— WORK ITEM —
Your answer should be every line with the word "cancer", copied from the data below.

-------- DATA UNDER STUDY

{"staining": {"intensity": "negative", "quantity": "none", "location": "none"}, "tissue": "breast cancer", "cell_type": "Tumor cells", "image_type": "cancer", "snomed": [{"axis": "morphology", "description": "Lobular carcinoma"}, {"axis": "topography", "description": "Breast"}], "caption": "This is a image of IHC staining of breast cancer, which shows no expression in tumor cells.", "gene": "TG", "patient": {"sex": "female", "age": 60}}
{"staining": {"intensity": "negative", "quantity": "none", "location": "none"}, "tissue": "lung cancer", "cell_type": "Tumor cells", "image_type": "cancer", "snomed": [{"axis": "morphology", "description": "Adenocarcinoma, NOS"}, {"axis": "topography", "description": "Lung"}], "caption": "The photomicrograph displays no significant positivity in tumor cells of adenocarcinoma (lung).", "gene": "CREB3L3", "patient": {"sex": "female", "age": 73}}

----------------
-------- DATA UNDER STUDY

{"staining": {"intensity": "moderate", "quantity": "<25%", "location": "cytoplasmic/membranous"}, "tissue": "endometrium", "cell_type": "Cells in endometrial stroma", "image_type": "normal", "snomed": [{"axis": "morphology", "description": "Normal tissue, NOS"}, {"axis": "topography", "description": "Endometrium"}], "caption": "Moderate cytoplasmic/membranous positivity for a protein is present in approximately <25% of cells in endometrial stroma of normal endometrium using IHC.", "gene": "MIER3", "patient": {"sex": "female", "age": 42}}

----------------

— ANSWER FOR THIS EXERCISE —
{"staining": {"intensity": "negative", "quantity": "none", "location": "none"}, "tissue": "breast cancer", "cell_type": "Tumor cells", "image_type": "cancer", "snomed": [{"axis": "morphology", "description": "Lobular carcinoma"}, {"axis": "topography", "description": "Breast"}], "caption": "This is a image of IHC staining of breast cancer, which shows no expression in tumor cells.", "gene": "TG", "patient": {"sex": "female", "age": 60}}
{"staining": {"intensity": "negative", "quantity": "none", "location": "none"}, "tissue": "lung cancer", "cell_type": "Tumor cells", "image_type": "cancer", "snomed": [{"axis": "morphology", "description": "Adenocarcinoma, NOS"}, {"axis": "topography", "description": "Lung"}], "caption": "The photomicrograph displays no significant positivity in tumor cells of adenocarcinoma (lung).", "gene": "CREB3L3", "patient": {"sex": "female", "age": 73}}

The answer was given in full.